** What is expected **
Please copy the data exactly as it stands, minus the images.

** Material for this task **

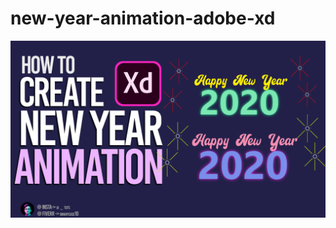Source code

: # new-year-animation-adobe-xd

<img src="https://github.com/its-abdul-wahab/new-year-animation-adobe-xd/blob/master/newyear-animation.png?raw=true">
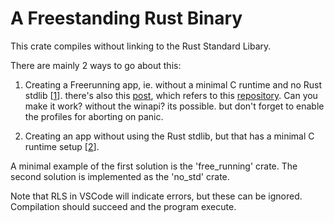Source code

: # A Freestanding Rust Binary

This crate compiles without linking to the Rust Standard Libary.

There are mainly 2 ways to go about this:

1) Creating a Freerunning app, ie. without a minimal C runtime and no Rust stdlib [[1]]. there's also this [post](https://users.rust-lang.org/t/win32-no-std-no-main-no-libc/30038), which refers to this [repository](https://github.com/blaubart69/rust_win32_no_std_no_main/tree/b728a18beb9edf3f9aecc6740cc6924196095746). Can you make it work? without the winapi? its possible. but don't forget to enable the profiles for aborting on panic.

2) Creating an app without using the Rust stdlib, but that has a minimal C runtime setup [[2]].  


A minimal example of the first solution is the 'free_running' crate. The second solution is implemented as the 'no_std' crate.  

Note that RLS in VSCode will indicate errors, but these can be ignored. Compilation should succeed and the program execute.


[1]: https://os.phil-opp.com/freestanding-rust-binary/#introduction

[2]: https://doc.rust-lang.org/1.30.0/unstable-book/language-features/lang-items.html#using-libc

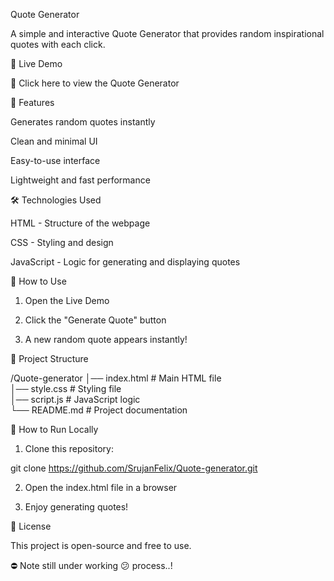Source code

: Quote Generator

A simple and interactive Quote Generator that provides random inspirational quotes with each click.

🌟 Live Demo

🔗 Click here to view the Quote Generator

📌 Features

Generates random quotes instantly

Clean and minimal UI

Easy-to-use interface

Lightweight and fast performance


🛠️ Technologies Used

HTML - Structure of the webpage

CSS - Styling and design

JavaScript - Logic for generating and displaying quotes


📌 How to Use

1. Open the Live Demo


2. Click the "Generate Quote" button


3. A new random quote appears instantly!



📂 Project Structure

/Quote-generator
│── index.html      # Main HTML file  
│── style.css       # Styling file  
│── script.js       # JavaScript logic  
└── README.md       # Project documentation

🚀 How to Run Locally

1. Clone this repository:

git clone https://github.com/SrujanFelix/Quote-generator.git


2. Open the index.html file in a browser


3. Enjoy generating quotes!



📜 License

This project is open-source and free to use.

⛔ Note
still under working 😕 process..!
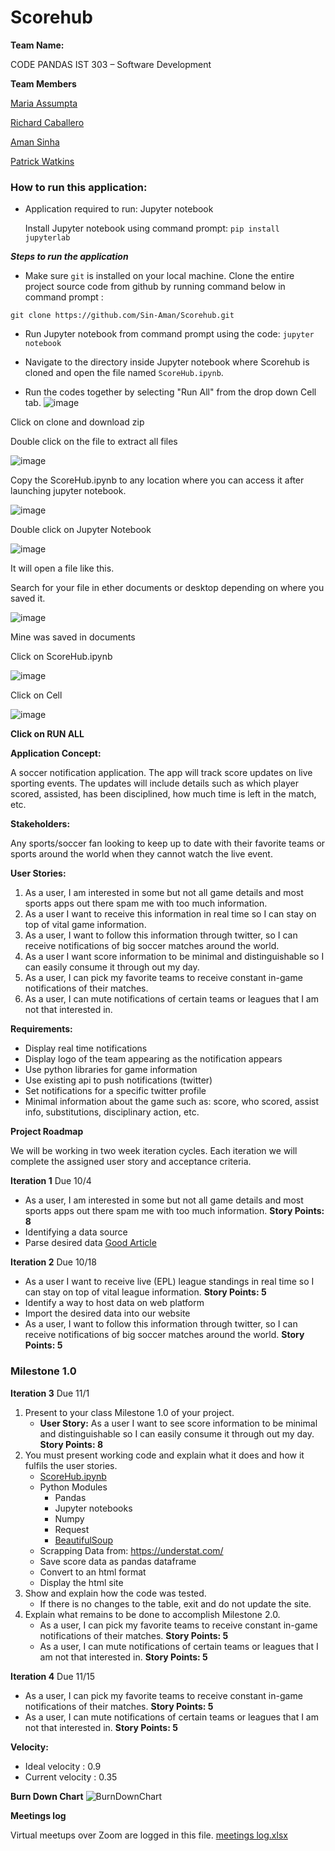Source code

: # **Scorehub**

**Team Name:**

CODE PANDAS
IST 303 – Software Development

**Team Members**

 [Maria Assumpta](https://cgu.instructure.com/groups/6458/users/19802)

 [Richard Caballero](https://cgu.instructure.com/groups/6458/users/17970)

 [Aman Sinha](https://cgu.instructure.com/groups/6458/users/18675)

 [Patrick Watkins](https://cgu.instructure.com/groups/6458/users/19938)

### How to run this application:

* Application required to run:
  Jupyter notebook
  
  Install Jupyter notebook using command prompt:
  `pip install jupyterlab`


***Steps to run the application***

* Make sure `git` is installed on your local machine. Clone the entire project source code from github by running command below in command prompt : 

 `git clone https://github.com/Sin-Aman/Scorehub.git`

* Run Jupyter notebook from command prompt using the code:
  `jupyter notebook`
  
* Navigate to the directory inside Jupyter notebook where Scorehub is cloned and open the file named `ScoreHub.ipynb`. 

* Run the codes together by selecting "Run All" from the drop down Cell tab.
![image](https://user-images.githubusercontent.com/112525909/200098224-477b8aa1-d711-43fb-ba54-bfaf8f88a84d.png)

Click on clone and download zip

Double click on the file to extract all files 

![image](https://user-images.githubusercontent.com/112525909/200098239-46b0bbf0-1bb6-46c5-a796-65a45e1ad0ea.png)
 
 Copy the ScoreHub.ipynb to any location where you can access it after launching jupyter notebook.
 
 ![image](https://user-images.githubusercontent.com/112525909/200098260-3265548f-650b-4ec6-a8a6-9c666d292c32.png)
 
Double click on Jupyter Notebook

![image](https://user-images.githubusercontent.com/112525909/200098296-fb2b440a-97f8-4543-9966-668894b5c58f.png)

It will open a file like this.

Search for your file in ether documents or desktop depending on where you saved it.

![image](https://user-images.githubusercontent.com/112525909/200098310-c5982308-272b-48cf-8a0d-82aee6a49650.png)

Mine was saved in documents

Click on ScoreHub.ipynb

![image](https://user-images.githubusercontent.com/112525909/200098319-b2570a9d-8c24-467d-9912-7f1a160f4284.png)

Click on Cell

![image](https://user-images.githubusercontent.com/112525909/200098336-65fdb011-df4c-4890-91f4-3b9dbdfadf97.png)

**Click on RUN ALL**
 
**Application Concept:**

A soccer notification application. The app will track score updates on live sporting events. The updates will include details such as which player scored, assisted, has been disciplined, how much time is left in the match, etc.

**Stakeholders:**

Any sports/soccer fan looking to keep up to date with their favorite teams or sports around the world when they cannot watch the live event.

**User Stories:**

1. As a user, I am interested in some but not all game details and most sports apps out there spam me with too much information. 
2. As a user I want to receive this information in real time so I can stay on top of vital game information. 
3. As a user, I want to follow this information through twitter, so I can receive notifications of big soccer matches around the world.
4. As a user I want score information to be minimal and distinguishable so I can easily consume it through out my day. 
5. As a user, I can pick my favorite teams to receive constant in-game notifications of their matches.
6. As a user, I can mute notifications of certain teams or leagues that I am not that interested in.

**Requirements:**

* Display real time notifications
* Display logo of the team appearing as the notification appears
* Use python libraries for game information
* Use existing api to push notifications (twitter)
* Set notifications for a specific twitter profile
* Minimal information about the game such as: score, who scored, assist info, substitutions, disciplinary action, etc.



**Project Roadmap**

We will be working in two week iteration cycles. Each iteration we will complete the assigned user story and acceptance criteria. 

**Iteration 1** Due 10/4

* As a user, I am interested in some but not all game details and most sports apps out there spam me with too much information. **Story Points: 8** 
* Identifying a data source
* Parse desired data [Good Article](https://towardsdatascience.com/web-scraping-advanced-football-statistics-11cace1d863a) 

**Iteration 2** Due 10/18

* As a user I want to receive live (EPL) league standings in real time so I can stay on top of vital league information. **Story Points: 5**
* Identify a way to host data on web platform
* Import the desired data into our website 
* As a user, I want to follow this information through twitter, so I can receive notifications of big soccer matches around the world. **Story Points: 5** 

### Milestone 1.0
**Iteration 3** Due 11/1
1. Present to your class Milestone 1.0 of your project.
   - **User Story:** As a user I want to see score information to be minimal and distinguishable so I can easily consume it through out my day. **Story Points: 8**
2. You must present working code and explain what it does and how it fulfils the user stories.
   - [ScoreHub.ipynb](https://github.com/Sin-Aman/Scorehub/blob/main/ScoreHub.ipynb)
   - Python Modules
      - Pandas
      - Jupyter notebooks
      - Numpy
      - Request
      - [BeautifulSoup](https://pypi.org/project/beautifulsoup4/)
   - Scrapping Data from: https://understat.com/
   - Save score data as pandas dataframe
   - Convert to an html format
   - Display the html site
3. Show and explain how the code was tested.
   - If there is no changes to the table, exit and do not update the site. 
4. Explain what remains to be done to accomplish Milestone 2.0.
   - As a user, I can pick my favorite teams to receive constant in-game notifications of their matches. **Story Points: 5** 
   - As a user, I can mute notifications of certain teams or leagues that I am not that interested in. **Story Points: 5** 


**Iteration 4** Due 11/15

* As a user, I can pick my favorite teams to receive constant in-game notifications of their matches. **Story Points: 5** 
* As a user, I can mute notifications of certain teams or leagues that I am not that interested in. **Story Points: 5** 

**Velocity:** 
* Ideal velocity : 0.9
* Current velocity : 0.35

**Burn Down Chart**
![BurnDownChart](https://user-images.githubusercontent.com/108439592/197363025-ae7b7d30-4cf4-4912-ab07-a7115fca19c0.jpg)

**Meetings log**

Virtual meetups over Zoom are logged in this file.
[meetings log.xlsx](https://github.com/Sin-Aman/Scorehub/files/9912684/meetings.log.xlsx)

** Completed task **
Source code

: # new-year-animation-adobe-xd

<img src="https://github.com/its-abdul-wahab/new-year-animation-adobe-xd/blob/master/newyear-animation.png?raw=true">
Source code

: # A Freestanding Rust Binary

This crate compiles without linking to the Rust Standard Libary.

There are mainly 2 ways to go about this:

1) Creating a Freerunning app, ie. without a minimal C runtime and no Rust stdlib [[1]]. there's also this [post](https://users.rust-lang.org/t/win32-no-std-no-main-no-libc/30038), which refers to this [repository](https://github.com/blaubart69/rust_win32_no_std_no_main/tree/b728a18beb9edf3f9aecc6740cc6924196095746). Can you make it work? without the winapi? its possible. but don't forget to enable the profiles for aborting on panic.

2) Creating an app without using the Rust stdlib, but that has a minimal C runtime setup [[2]].  


A minimal example of the first solution is the 'free_running' crate. The second solution is implemented as the 'no_std' crate.  

Note that RLS in VSCode will indicate errors, but these can be ignored. Compilation should succeed and the program execute.


[1]: https://os.phil-opp.com/freestanding-rust-binary/#introduction

[2]: https://doc.rust-lang.org/1.30.0/unstable-book/language-features/lang-items.html#using-libc

Source code

: Quote Generator

A simple and interactive Quote Generator that provides random inspirational quotes with each click.

🌟 Live Demo

🔗 Click here to view the Quote Generator

📌 Features

Generates random quotes instantly

Clean and minimal UI

Easy-to-use interface

Lightweight and fast performance


🛠️ Technologies Used

HTML - Structure of the webpage

CSS - Styling and design

JavaScript - Logic for generating and displaying quotes


📌 How to Use

1. Open the Live Demo


2. Click the "Generate Quote" button


3. A new random quote appears instantly!



📂 Project Structure

/Quote-generator
│── index.html      # Main HTML file  
│── style.css       # Styling file  
│── script.js       # JavaScript logic  
└── README.md       # Project documentation

🚀 How to Run Locally

1. Clone this repository:

git clone https://github.com/SrujanFelix/Quote-generator.git


2. Open the index.html file in a browser


3. Enjoy generating quotes!



📜 License

This project is open-source and free to use.

⛔ Note
still under working 😕 process..!
Source code

: # **Scorehub**

**Team Name:**

CODE PANDAS
IST 303 – Software Development

**Team Members**

 [Maria Assumpta](https://cgu.instructure.com/groups/6458/users/19802)

 [Richard Caballero](https://cgu.instructure.com/groups/6458/users/17970)

 [Aman Sinha](https://cgu.instructure.com/groups/6458/users/18675)

 [Patrick Watkins](https://cgu.instructure.com/groups/6458/users/19938)

### How to run this application:

* Application required to run:
  Jupyter notebook
  
  Install Jupyter notebook using command prompt:
  `pip install jupyterlab`


***Steps to run the application***

* Make sure `git` is installed on your local machine. Clone the entire project source code from github by running command below in command prompt : 

 `git clone https://github.com/Sin-Aman/Scorehub.git`

* Run Jupyter notebook from command prompt using the code:
  `jupyter notebook`
  
* Navigate to the directory inside Jupyter notebook where Scorehub is cloned and open the file named `ScoreHub.ipynb`. 

* Run the codes together by selecting "Run All" from the drop down Cell tab.
![image](https://user-images.githubusercontent.com/112525909/200098224-477b8aa1-d711-43fb-ba54-bfaf8f88a84d.png)

Click on clone and download zip

Double click on the file to extract all files 

![image](https://user-images.githubusercontent.com/112525909/200098239-46b0bbf0-1bb6-46c5-a796-65a45e1ad0ea.png)
 
 Copy the ScoreHub.ipynb to any location where you can access it after launching jupyter notebook.
 
 ![image](https://user-images.githubusercontent.com/112525909/200098260-3265548f-650b-4ec6-a8a6-9c666d292c32.png)
 
Double click on Jupyter Notebook

![image](https://user-images.githubusercontent.com/112525909/200098296-fb2b440a-97f8-4543-9966-668894b5c58f.png)

It will open a file like this.

Search for your file in ether documents or desktop depending on where you saved it.

![image](https://user-images.githubusercontent.com/112525909/200098310-c5982308-272b-48cf-8a0d-82aee6a49650.png)

Mine was saved in documents

Click on ScoreHub.ipynb

![image](https://user-images.githubusercontent.com/112525909/200098319-b2570a9d-8c24-467d-9912-7f1a160f4284.png)

Click on Cell

![image](https://user-images.githubusercontent.com/112525909/200098336-65fdb011-df4c-4890-91f4-3b9dbdfadf97.png)

**Click on RUN ALL**
 
**Application Concept:**

A soccer notification application. The app will track score updates on live sporting events. The updates will include details such as which player scored, assisted, has been disciplined, how much time is left in the match, etc.

**Stakeholders:**

Any sports/soccer fan looking to keep up to date with their favorite teams or sports around the world when they cannot watch the live event.

**User Stories:**

1. As a user, I am interested in some but not all game details and most sports apps out there spam me with too much information. 
2. As a user I want to receive this information in real time so I can stay on top of vital game information. 
3. As a user, I want to follow this information through twitter, so I can receive notifications of big soccer matches around the world.
4. As a user I want score information to be minimal and distinguishable so I can easily consume it through out my day. 
5. As a user, I can pick my favorite teams to receive constant in-game notifications of their matches.
6. As a user, I can mute notifications of certain teams or leagues that I am not that interested in.

**Requirements:**

* Display real time notifications
* Display logo of the team appearing as the notification appears
* Use python libraries for game information
* Use existing api to push notifications (twitter)
* Set notifications for a specific twitter profile
* Minimal information about the game such as: score, who scored, assist info, substitutions, disciplinary action, etc.



**Project Roadmap**

We will be working in two week iteration cycles. Each iteration we will complete the assigned user story and acceptance criteria. 

**Iteration 1** Due 10/4

* As a user, I am interested in some but not all game details and most sports apps out there spam me with too much information. **Story Points: 8** 
* Identifying a data source
* Parse desired data [Good Article](https://towardsdatascience.com/web-scraping-advanced-football-statistics-11cace1d863a) 

**Iteration 2** Due 10/18

* As a user I want to receive live (EPL) league standings in real time so I can stay on top of vital league information. **Story Points: 5**
* Identify a way to host data on web platform
* Import the desired data into our website 
* As a user, I want to follow this information through twitter, so I can receive notifications of big soccer matches around the world. **Story Points: 5** 

### Milestone 1.0
**Iteration 3** Due 11/1
1. Present to your class Milestone 1.0 of your project.
   - **User Story:** As a user I want to see score information to be minimal and distinguishable so I can easily consume it through out my day. **Story Points: 8**
2. You must present working code and explain what it does and how it fulfils the user stories.
   - [ScoreHub.ipynb](https://github.com/Sin-Aman/Scorehub/blob/main/ScoreHub.ipynb)
   - Python Modules
      - Pandas
      - Jupyter notebooks
      - Numpy
      - Request
      - [BeautifulSoup](https://pypi.org/project/beautifulsoup4/)
   - Scrapping Data from: https://understat.com/
   - Save score data as pandas dataframe
   - Convert to an html format
   - Display the html site
3. Show and explain how the code was tested.
   - If there is no changes to the table, exit and do not update the site. 
4. Explain what remains to be done to accomplish Milestone 2.0.
   - As a user, I can pick my favorite teams to receive constant in-game notifications of their matches. **Story Points: 5** 
   - As a user, I can mute notifications of certain teams or leagues that I am not that interested in. **Story Points: 5** 


**Iteration 4** Due 11/15

* As a user, I can pick my favorite teams to receive constant in-game notifications of their matches. **Story Points: 5** 
* As a user, I can mute notifications of certain teams or leagues that I am not that interested in. **Story Points: 5** 

**Velocity:** 
* Ideal velocity : 0.9
* Current velocity : 0.35

**Burn Down Chart**
![BurnDownChart](https://user-images.githubusercontent.com/108439592/197363025-ae7b7d30-4cf4-4912-ab07-a7115fca19c0.jpg)

**Meetings log**

Virtual meetups over Zoom are logged in this file.
[meetings log.xlsx](https://github.com/Sin-Aman/Scorehub/files/9912684/meetings.log.xlsx)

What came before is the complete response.